The classic example of long life in grape culture is the famous grape vine in Hampton Court, England, known to be hundreds of years old, with a trunk six feet three inches in circumference and one branch 150 feet long. In that northern climate it is protected by a glass grapery, but because of skillful pruning and care it is still producing large bunches of luscious white grapes.
We know, now, that it was wild grape vines which so impressed the first European visitors to North America, Lief Ericson and his Norsemen, that they named the country “Vinland.” When the colonists arrived, they thought the quality of the native fruit much inferior to the European varieties they were accustomed to, so they started quickly to import European vines. Almost every colony had laws to encourage grape growing and hundreds of vineyards were set. Skilled French vine growers were imported, and there were even penalties in some places for settlers who failed to plant grapes.
History of the Concord
Efforts to introduce Old World grapes (types of Vitis vinifera), however, were to little avail, and as late as 1798, the Dufour’s Kentucky Vineyard Society’s $10,000 experiment using European vines was unsuccessful despite the greatest attention to every detail of their care. Failures were mostly due to the ravages of the phylloxera, a root louse, which attacked the “alien” vines. Native vines, known as Northern Fox grapes – Vitis labrusca – were able to resist the attacks of this sucking insect.
A limited success had been achieved with Isabella and Catawba varieties, which carried a blending of American and Old World grapes, but their successful range was so limited that Ephraim Wales Bull of Concord, Massachusetts, began experimenting. He planted selected fruit of the wild grape in his garden and nursed the resulting seedlings for six years.
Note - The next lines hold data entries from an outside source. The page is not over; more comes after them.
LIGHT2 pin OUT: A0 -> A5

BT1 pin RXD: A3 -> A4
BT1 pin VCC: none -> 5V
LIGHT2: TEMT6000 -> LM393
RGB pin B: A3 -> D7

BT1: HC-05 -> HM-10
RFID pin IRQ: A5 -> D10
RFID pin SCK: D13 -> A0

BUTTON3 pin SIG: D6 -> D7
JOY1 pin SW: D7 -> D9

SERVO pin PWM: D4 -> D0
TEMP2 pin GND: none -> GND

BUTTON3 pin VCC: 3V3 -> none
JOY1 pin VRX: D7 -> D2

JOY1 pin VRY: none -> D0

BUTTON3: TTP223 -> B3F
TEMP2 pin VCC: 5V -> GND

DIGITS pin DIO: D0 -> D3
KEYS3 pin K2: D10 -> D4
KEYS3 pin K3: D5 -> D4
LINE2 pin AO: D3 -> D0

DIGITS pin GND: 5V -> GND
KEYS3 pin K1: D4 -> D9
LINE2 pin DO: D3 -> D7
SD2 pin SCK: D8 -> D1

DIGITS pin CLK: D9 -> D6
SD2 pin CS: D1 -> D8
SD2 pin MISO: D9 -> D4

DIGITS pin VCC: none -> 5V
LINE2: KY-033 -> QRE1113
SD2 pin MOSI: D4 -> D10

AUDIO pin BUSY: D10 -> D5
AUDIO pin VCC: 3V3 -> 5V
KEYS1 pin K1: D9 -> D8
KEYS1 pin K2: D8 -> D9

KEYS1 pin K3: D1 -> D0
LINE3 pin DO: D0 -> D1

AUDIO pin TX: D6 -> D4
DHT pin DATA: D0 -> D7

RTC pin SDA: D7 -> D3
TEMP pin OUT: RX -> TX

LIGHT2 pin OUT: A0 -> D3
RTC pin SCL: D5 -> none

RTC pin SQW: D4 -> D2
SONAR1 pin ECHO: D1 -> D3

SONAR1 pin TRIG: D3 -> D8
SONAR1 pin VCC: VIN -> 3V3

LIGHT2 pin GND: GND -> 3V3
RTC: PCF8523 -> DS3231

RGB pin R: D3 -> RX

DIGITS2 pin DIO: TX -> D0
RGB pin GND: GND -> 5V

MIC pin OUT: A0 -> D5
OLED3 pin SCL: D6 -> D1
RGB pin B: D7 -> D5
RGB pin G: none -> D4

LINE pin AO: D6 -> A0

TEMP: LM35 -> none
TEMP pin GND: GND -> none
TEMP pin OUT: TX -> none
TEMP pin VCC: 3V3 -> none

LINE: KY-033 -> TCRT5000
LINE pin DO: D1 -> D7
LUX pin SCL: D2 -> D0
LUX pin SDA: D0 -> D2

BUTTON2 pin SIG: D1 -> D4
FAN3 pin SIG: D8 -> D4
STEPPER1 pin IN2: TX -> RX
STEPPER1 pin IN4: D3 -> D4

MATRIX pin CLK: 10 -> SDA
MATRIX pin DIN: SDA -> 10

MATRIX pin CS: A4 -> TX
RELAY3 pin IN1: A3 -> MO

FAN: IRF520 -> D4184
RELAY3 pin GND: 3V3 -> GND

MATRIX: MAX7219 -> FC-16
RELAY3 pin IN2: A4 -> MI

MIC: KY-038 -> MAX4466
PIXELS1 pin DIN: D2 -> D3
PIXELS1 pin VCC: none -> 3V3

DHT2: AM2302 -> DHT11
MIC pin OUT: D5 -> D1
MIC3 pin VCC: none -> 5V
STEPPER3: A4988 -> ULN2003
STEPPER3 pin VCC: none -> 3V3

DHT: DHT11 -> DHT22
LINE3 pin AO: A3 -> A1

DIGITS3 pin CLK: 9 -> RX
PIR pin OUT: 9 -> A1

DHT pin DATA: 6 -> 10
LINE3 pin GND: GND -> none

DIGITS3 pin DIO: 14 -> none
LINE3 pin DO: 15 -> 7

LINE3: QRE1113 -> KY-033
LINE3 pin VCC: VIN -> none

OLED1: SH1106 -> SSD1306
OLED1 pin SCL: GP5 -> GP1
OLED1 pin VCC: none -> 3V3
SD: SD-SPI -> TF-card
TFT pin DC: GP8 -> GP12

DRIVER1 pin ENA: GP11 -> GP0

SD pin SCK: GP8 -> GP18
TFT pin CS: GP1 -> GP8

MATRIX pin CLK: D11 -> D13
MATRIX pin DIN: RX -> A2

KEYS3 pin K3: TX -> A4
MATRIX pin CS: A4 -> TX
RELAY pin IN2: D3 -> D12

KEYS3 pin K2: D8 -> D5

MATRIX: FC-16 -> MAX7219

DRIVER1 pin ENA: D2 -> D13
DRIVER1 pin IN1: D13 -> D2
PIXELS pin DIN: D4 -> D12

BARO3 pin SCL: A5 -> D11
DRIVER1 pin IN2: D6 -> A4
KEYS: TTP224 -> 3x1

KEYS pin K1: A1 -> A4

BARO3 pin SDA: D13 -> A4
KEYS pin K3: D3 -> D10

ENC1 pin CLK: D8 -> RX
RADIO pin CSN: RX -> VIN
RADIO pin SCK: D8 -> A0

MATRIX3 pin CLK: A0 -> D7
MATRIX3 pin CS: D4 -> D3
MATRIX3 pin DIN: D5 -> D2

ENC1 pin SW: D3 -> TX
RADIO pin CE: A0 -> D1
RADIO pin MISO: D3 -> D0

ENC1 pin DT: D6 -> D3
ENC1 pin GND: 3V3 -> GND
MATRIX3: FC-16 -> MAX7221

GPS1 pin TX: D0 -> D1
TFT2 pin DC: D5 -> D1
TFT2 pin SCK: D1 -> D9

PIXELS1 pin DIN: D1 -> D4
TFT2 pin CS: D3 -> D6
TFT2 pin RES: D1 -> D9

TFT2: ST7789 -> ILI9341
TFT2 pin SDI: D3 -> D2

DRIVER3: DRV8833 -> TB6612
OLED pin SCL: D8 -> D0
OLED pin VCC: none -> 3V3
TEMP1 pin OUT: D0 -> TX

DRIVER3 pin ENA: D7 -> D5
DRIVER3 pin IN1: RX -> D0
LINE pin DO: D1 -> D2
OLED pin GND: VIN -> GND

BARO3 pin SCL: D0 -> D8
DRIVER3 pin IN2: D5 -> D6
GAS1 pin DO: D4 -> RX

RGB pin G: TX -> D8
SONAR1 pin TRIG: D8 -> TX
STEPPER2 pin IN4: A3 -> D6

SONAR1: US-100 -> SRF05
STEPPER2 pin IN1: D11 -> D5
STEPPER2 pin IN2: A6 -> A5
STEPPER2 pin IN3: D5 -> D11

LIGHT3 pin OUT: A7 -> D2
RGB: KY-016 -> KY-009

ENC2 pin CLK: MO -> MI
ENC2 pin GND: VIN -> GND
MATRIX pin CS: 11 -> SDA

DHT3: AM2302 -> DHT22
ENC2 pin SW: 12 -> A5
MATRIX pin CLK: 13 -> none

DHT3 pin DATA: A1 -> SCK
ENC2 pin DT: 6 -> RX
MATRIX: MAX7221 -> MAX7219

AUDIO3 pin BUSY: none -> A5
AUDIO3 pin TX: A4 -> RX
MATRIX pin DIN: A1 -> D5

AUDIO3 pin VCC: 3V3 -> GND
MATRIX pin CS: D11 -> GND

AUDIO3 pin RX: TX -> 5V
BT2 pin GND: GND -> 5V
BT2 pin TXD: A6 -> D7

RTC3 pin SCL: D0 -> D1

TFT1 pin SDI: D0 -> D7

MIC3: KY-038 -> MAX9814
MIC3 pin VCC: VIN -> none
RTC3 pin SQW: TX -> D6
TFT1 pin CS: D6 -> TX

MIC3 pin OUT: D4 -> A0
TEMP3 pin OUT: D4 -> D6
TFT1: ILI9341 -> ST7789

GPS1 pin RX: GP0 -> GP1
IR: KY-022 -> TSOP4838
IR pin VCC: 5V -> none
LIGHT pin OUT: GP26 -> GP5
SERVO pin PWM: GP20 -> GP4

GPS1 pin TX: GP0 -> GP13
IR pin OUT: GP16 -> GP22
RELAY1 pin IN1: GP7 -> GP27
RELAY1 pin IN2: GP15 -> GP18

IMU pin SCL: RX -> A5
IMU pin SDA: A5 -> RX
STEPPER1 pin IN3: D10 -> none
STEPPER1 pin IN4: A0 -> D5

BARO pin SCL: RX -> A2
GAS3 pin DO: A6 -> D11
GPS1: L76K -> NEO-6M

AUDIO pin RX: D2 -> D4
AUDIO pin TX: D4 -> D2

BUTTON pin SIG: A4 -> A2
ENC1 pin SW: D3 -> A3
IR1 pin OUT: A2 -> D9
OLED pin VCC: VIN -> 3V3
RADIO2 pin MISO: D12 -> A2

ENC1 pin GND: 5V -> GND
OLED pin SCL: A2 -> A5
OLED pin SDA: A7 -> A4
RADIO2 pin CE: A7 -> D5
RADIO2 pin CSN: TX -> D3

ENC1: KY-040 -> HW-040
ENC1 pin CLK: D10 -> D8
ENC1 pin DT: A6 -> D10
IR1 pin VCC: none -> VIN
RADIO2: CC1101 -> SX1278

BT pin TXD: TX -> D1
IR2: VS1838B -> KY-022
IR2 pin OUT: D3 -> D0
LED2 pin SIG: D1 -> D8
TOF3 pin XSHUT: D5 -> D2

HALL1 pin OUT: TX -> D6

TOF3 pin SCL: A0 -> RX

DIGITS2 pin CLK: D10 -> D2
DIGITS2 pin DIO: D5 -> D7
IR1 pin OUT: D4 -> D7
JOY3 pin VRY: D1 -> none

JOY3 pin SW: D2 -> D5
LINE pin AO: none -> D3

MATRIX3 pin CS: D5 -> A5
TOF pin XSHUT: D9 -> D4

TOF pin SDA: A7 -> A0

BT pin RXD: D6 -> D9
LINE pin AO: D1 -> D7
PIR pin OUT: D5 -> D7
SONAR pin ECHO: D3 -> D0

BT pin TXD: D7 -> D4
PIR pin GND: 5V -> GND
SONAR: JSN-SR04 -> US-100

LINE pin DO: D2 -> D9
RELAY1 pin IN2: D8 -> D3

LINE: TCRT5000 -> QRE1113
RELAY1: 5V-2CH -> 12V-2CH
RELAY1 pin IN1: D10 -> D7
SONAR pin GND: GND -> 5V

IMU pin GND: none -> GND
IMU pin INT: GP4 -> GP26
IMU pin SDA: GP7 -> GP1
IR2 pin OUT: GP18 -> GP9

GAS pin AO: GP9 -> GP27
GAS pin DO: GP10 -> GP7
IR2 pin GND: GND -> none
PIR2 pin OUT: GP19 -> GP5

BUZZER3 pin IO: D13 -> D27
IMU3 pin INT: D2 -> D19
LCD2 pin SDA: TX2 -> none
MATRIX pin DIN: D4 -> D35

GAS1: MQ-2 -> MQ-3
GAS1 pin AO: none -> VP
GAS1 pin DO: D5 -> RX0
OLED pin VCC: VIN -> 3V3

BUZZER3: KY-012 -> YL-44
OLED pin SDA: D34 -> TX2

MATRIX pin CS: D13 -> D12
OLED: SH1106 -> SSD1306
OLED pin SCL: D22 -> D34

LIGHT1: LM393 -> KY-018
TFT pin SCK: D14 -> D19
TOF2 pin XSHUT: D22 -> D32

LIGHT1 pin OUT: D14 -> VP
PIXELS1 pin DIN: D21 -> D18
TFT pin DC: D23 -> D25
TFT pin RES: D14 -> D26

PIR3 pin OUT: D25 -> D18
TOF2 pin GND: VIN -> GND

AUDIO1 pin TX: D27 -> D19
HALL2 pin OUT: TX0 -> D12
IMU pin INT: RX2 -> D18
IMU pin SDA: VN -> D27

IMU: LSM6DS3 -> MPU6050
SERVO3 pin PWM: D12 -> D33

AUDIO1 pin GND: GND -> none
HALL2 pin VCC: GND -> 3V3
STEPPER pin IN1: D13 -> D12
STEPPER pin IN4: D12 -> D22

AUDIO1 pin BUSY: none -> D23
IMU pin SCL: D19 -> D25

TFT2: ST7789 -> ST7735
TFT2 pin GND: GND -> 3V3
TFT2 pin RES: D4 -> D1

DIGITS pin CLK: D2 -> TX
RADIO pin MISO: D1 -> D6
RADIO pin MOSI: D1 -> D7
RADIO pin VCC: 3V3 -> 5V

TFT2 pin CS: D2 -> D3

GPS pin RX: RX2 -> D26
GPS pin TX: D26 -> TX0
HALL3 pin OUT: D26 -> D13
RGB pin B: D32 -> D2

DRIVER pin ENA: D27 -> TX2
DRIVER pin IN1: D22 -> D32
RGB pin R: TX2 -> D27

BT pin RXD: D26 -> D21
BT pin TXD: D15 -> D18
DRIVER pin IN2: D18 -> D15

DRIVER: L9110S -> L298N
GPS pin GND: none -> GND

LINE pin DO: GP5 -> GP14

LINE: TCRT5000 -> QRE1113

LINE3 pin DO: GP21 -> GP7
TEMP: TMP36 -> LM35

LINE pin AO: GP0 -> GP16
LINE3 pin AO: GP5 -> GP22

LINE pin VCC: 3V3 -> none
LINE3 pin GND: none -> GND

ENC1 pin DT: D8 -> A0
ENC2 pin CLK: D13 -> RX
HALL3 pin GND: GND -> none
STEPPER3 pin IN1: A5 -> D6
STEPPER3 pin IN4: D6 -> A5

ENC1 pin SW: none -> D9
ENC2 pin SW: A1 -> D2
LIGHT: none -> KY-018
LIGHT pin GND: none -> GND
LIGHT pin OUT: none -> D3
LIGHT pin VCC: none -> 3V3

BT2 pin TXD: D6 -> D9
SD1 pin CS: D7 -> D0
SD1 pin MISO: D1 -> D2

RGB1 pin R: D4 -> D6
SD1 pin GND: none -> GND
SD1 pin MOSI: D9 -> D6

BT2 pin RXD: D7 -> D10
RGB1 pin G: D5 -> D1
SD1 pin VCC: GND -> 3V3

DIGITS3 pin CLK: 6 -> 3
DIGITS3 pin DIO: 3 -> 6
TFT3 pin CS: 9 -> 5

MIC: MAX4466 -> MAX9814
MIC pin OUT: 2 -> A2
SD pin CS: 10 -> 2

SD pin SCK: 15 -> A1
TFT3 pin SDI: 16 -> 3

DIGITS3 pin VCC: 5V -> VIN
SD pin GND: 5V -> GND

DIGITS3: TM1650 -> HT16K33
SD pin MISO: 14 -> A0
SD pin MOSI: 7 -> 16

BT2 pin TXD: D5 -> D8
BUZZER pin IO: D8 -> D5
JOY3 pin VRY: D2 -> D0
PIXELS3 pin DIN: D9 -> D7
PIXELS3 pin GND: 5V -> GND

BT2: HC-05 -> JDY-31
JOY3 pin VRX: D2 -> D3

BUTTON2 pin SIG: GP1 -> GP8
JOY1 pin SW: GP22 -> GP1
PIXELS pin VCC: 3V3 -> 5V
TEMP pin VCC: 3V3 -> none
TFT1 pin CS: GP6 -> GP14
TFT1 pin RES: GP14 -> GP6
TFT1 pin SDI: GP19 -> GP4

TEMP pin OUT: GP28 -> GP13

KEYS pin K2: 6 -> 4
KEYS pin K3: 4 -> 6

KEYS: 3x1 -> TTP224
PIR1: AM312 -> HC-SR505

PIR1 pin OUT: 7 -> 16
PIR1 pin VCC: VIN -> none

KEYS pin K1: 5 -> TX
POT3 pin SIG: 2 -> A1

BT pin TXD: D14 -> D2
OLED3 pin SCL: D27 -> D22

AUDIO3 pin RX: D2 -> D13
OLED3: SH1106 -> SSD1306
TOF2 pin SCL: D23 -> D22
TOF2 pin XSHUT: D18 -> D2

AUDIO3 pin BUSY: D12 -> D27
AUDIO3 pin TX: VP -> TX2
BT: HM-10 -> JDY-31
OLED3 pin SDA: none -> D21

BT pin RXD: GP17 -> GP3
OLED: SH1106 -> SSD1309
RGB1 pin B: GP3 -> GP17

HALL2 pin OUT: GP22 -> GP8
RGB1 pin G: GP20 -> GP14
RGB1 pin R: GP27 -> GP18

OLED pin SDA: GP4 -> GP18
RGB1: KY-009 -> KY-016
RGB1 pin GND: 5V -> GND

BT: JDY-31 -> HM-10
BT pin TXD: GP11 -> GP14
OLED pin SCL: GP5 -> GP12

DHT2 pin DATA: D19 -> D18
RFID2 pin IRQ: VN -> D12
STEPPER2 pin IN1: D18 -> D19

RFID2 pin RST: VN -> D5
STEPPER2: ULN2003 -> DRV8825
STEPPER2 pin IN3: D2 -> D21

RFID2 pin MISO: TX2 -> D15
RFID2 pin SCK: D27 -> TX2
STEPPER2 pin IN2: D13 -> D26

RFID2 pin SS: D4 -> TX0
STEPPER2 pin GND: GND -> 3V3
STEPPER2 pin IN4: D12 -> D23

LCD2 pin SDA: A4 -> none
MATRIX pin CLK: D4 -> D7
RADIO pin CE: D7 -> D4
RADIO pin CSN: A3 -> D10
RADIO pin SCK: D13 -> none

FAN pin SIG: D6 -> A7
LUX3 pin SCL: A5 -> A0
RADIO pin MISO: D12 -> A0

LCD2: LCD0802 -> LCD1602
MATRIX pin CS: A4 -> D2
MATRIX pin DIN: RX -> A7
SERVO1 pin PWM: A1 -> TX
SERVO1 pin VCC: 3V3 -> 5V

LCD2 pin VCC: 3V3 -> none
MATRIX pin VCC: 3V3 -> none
Only one proved to be worth keeping. In his words, “The seeds from this were in turn planted and from these I obtained ‘Concord.’ On the 10th of September, 1849, I was enabled to pick a bunch of grapes.” In the January, 1854, issue of Magazine of Horticulture, he wrote, “The Concord grape is a seedling, in the second generation, of our native grape. The seedling from which the Concord was raised grew near to a Catawba, and it is quite possible it was impregnated by it.